_Short problem:_
Quote the lines of the rows word for word, starting with the line containing "order: Hemiptera" and running through the end of the rows, including that first line. Leave the pictures out of your answer.

[Extracted records]
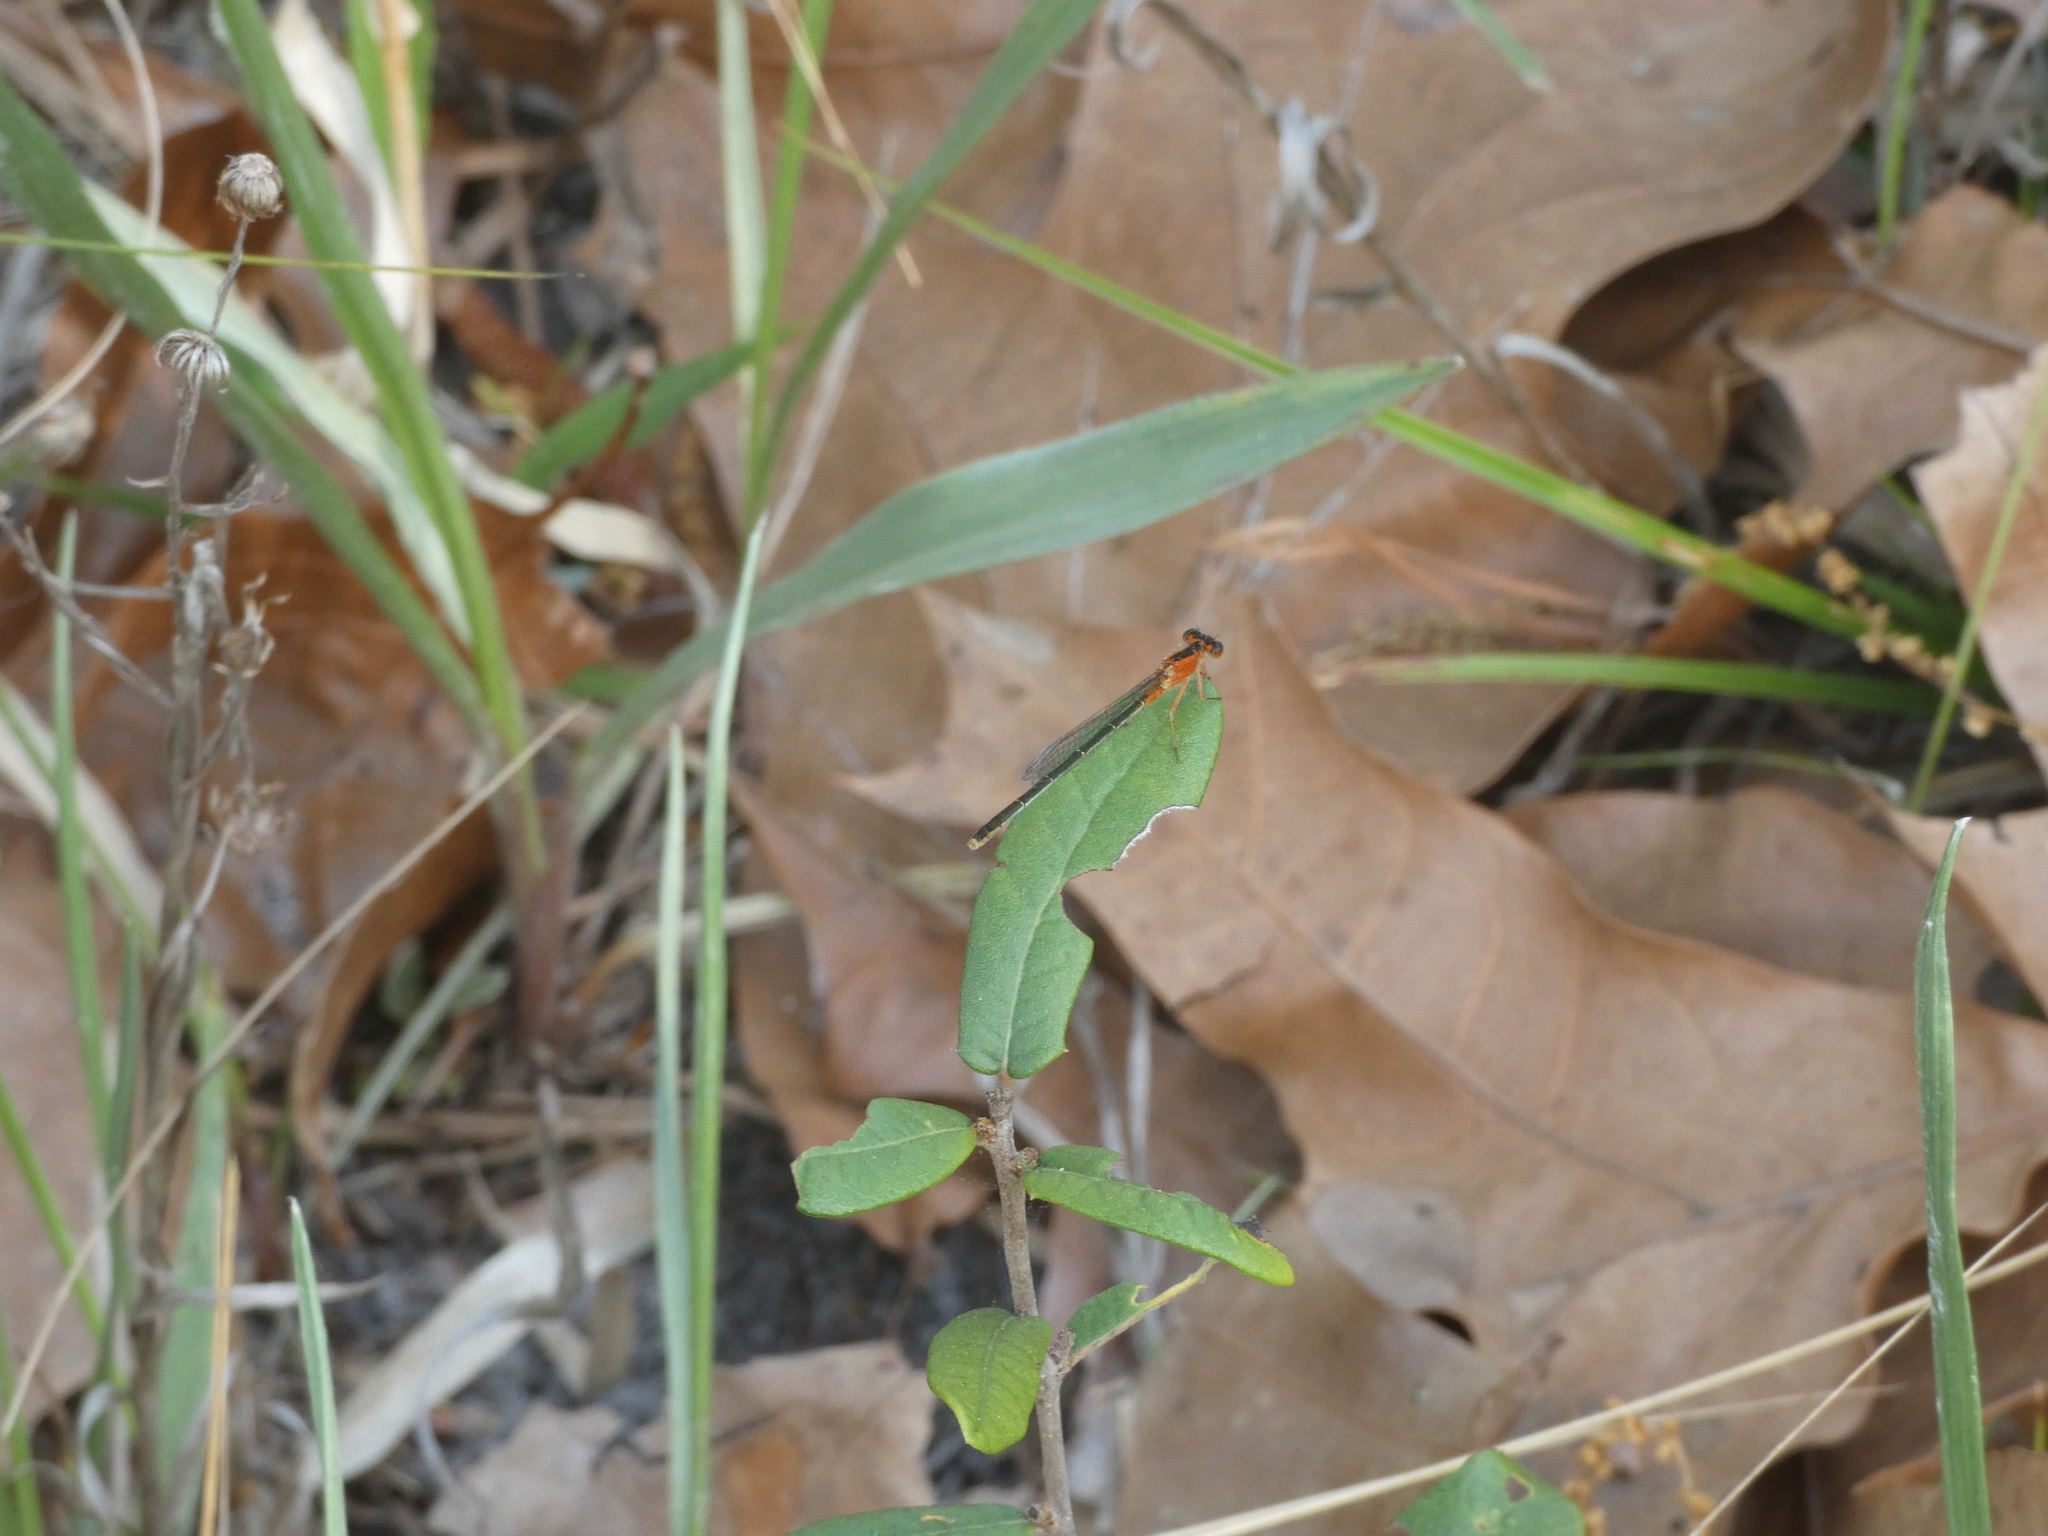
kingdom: Animalia
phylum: Arthropoda
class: Insecta
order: Odonata
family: Coenagrionidae
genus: Ischnura
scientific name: Ischnura ramburii
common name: Rambur's forktail
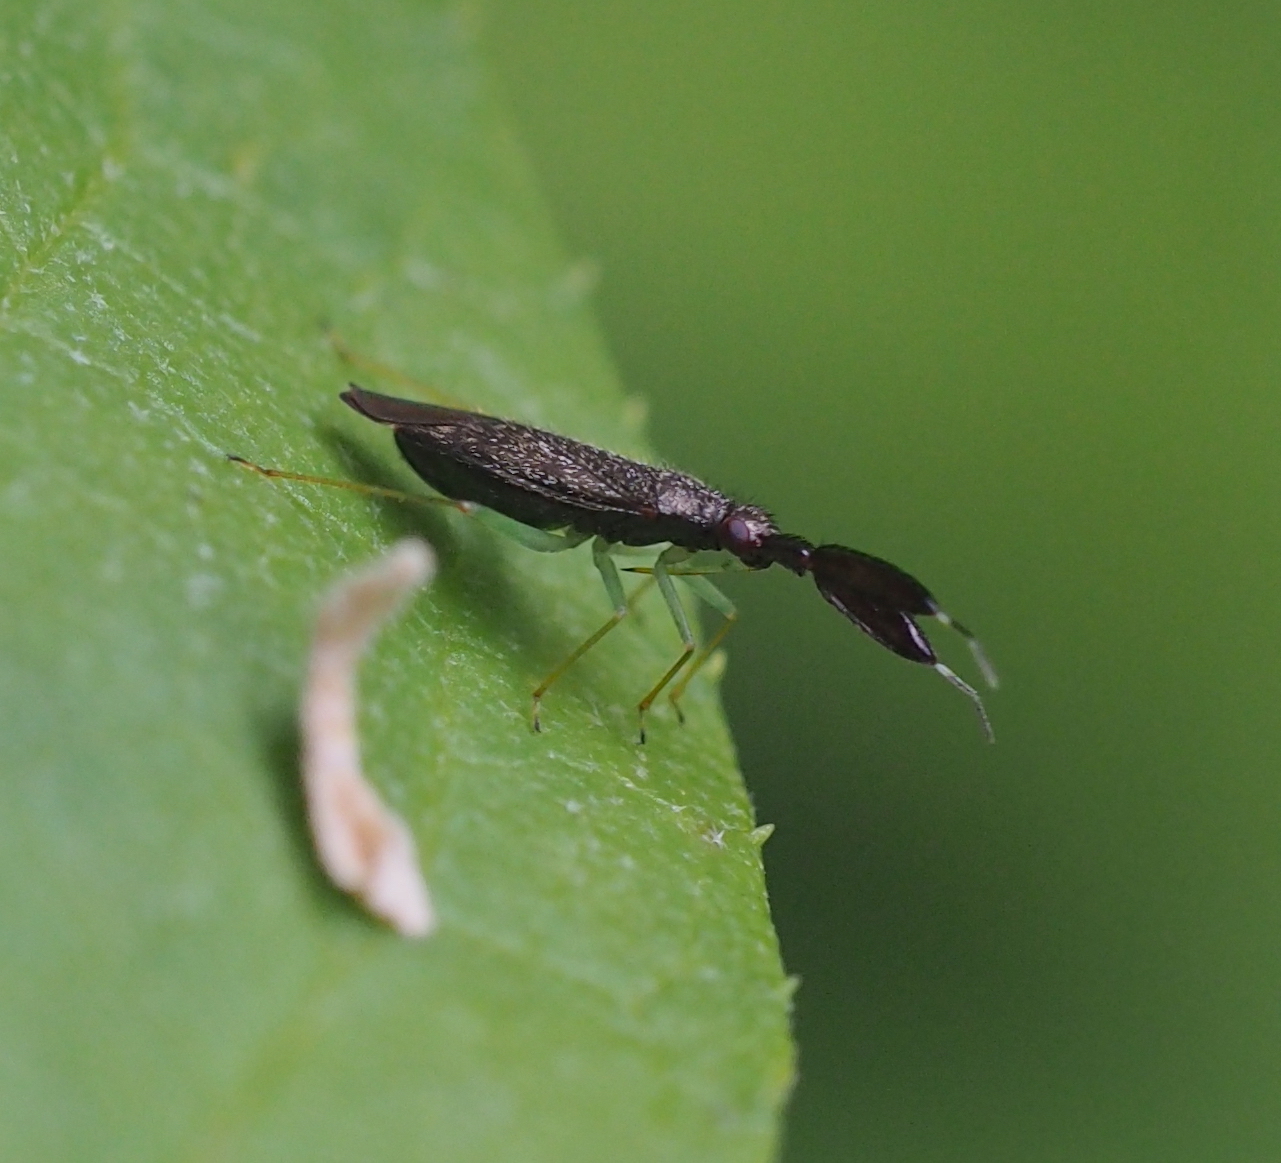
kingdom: Animalia
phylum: Arthropoda
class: Insecta
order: Hemiptera
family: Miridae
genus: Heterotoma
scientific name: Heterotoma planicornis
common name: Plant bug
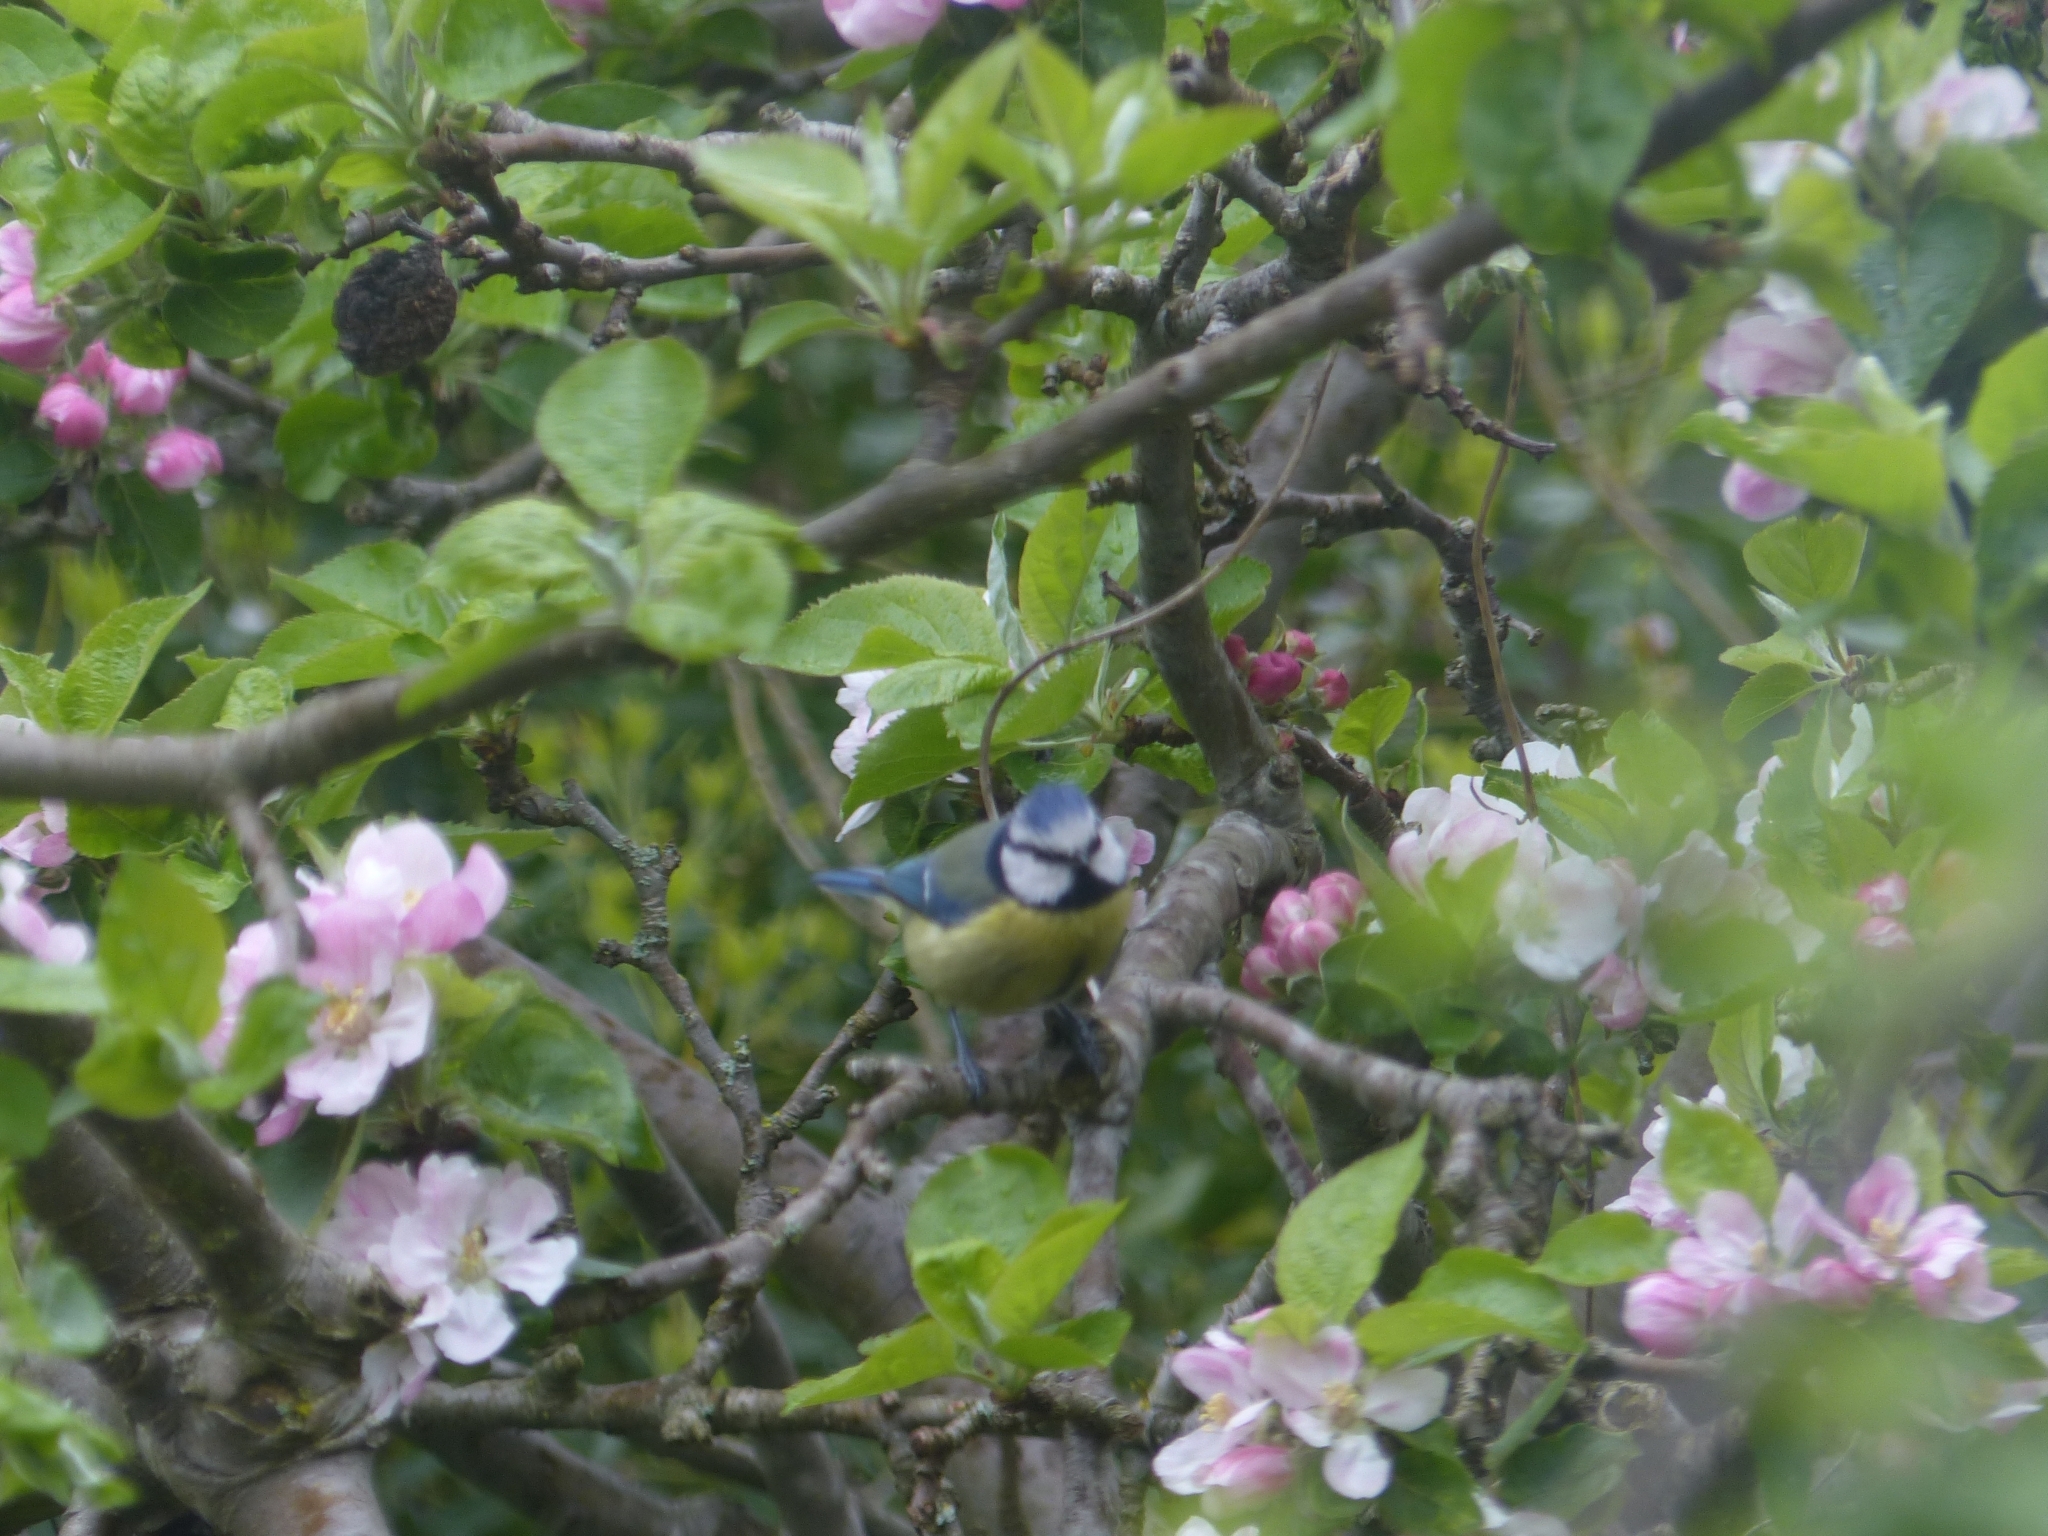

_Result of the exercise:_
order: Hemiptera
family: Miridae
genus: Heterotoma
scientific name: Heterotoma planicornis
common name: Plant bug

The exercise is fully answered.